Wie hoch sind die Frauenanteile?

Im Brandenburger Landtag sind 36 Prozent der 88 Abgeordneten Frauen. Im Deutschen Bundestag liegt der Anteil derzeit bei unter 31 Prozent – so niedrig wie seit 20 Jahren nicht mehr. Der Grund dafür ist vor allem der deutlich niedrigere Frauenanteil bei den Fraktionen von AfD und FDP, die beide im vorigen Bundestag nicht vertreten waren. In kommunalen Parlamenten liegt der Frauenanteil bei knapp einem Viertel, unter Bürgermeistern und Landräten sind weniger als zehn Prozent weiblich.
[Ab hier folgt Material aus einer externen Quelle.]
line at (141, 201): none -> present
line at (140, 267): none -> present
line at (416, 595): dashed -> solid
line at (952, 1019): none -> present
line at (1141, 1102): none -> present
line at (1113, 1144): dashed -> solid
Nimmt man alle im Bundestag vertretenen Parteien zusammen, so liegt der Frauenanteil unter den Mitgliedern bei insgesamt lediglich 26 Prozent und Frauen sind damit im Verhältnis zur Bevölkerung deutlich unterrepräsentiert, obwohl ihr Anteil im Parlament kontinuierlich steigt. Am niedrigsten ist der Anteil in der AfD mit 16 Prozent. Bei der CDU stellen die Frauen ein Viertel der Mitglieder, bei der FDP rund 23 Prozent, bei den Sozialdemokraten gut ein Drittel. Linke und Grüne haben einen Frauenanteil von 37 beziehungsweise 39 Prozent.